### [SUPPLIED DATA]
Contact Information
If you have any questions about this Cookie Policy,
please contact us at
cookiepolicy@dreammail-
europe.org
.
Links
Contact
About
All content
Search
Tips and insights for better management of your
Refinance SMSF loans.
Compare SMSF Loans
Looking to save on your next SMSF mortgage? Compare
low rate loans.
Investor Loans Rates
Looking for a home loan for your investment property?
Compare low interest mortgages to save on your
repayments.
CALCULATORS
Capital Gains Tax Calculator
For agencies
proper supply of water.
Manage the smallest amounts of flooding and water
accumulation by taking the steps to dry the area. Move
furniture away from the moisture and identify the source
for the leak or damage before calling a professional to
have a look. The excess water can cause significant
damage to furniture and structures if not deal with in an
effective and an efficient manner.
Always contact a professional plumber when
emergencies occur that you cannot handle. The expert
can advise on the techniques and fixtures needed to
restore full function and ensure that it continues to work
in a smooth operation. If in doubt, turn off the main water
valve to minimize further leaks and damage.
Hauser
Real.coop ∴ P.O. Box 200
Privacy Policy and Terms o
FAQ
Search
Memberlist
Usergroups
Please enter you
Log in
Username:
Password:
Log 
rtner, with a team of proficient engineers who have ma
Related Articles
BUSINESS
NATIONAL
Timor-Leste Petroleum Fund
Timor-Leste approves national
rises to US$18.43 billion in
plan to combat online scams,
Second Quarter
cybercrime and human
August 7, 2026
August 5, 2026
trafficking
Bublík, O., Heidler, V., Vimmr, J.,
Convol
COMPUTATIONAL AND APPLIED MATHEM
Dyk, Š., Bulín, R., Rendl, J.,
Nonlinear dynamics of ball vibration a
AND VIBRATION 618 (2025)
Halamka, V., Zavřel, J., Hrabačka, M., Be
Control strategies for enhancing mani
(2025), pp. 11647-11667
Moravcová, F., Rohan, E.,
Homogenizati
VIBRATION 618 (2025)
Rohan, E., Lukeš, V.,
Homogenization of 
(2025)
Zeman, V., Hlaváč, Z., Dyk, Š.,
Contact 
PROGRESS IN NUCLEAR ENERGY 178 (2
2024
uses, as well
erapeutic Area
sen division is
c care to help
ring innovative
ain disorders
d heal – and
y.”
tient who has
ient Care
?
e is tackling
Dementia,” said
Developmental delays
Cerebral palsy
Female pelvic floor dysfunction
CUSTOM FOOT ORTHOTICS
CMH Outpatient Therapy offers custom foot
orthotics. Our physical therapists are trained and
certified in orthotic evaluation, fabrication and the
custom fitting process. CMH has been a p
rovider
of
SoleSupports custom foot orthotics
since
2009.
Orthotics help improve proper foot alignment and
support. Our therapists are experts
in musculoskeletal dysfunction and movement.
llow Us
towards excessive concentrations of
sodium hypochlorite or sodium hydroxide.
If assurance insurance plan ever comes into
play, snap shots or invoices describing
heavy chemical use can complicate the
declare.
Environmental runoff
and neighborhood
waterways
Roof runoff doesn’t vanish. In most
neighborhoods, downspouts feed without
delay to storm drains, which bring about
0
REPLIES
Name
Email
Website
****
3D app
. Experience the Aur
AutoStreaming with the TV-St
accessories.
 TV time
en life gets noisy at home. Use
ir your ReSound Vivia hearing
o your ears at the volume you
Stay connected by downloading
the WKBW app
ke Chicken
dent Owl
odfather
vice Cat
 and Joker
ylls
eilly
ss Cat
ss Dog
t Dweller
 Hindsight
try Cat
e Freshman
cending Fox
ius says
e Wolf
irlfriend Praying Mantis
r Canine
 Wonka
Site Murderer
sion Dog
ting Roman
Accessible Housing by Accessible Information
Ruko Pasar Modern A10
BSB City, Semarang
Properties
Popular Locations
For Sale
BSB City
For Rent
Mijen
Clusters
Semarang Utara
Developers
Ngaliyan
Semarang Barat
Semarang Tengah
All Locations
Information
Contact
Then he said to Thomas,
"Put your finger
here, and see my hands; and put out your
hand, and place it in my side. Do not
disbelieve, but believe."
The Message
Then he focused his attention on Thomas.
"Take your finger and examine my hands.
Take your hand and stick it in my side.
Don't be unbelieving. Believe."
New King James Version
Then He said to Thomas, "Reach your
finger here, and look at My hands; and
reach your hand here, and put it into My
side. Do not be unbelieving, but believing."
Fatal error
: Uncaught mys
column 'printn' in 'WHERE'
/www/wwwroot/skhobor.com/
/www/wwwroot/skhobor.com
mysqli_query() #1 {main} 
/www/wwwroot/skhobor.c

### [ACTION ITEM]
Reproduce all of the lines above word for word, in their original order.

### [REPLY TO THE EXERCISE]
Contact Information
If you have any questions about this Cookie Policy,
please contact us at
cookiepolicy@dreammail-
europe.org
.
Links
Contact
About
All content
Search
Tips and insights for better management of your
Refinance SMSF loans.
Compare SMSF Loans
Looking to save on your next SMSF mortgage? Compare
low rate loans.
Investor Loans Rates
Looking for a home loan for your investment property?
Compare low interest mortgages to save on your
repayments.
CALCULATORS
Capital Gains Tax Calculator
For agencies
proper supply of water.
Manage the smallest amounts of flooding and water
accumulation by taking the steps to dry the area. Move
furniture away from the moisture and identify the source
for the leak or damage before calling a professional to
have a look. The excess water can cause significant
damage to furniture and structures if not deal with in an
effective and an efficient manner.
Always contact a professional plumber when
emergencies occur that you cannot handle. The expert
can advise on the techniques and fixtures needed to
restore full function and ensure that it continues to work
in a smooth operation. If in doubt, turn off the main water
valve to minimize further leaks and damage.
Hauser
Real.coop ∴ P.O. Box 200
Privacy Policy and Terms o
FAQ
Search
Memberlist
Usergroups
Please enter you
Log in
Username:
Password:
Log 
rtner, with a team of proficient engineers who have ma
Related Articles
BUSINESS
NATIONAL
Timor-Leste Petroleum Fund
Timor-Leste approves national
rises to US$18.43 billion in
plan to combat online scams,
Second Quarter
cybercrime and human
August 7, 2026
August 5, 2026
trafficking
Bublík, O., Heidler, V., Vimmr, J.,
Convol
COMPUTATIONAL AND APPLIED MATHEM
Dyk, Š., Bulín, R., Rendl, J.,
Nonlinear dynamics of ball vibration a
AND VIBRATION 618 (2025)
Halamka, V., Zavřel, J., Hrabačka, M., Be
Control strategies for enhancing mani
(2025), pp. 11647-11667
Moravcová, F., Rohan, E.,
Homogenizati
VIBRATION 618 (2025)
Rohan, E., Lukeš, V.,
Homogenization of 
(2025)
Zeman, V., Hlaváč, Z., Dyk, Š.,
Contact 
PROGRESS IN NUCLEAR ENERGY 178 (2
2024
uses, as well
erapeutic Area
sen division is
c care to help
ring innovative
ain disorders
d heal – and
y.”
tient who has
ient Care
?
e is tackling
Dementia,” said
Developmental delays
Cerebral palsy
Female pelvic floor dysfunction
CUSTOM FOOT ORTHOTICS
CMH Outpatient Therapy offers custom foot
orthotics. Our physical therapists are trained and
certified in orthotic evaluation, fabrication and the
custom fitting process. CMH has been a p
rovider
of
SoleSupports custom foot orthotics
since
2009.
Orthotics help improve proper foot alignment and
support. Our therapists are experts
in musculoskeletal dysfunction and movement.
llow Us
towards excessive concentrations of
sodium hypochlorite or sodium hydroxide.
If assurance insurance plan ever comes into
play, snap shots or invoices describing
heavy chemical use can complicate the
declare.
Environmental runoff
and neighborhood
waterways
Roof runoff doesn’t vanish. In most
neighborhoods, downspouts feed without
delay to storm drains, which bring about
0
REPLIES
Name
Email
Website
****
3D app
. Experience the Aur
AutoStreaming with the TV-St
accessories.
 TV time
en life gets noisy at home. Use
ir your ReSound Vivia hearing
o your ears at the volume you
Stay connected by downloading
the WKBW app
ke Chicken
dent Owl
odfather
vice Cat
 and Joker
ylls
eilly
ss Cat
ss Dog
t Dweller
 Hindsight
try Cat
e Freshman
cending Fox
ius says
e Wolf
irlfriend Praying Mantis
r Canine
 Wonka
Site Murderer
sion Dog
ting Roman
Accessible Housing by Accessible Information
Ruko Pasar Modern A10
BSB City, Semarang
Properties
Popular Locations
For Sale
BSB City
For Rent
Mijen
Clusters
Semarang Utara
Developers
Ngaliyan
Semarang Barat
Semarang Tengah
All Locations
Information
Contact
Then he said to Thomas,
"Put your finger
here, and see my hands; and put out your
hand, and place it in my side. Do not
disbelieve, but believe."
The Message
Then he focused his attention on Thomas.
"Take your finger and examine my hands.
Take your hand and stick it in my side.
Don't be unbelieving. Believe."
New King James Version
Then He said to Thomas, "Reach your
finger here, and look at My hands; and
reach your hand here, and put it into My
side. Do not be unbelieving, but believing."
Fatal error
: Uncaught mys
column 'printn' in 'WHERE'
/www/wwwroot/skhobor.com/
/www/wwwroot/skhobor.com
mysqli_query() #1 {main} 
/www/wwwroot/skhobor.c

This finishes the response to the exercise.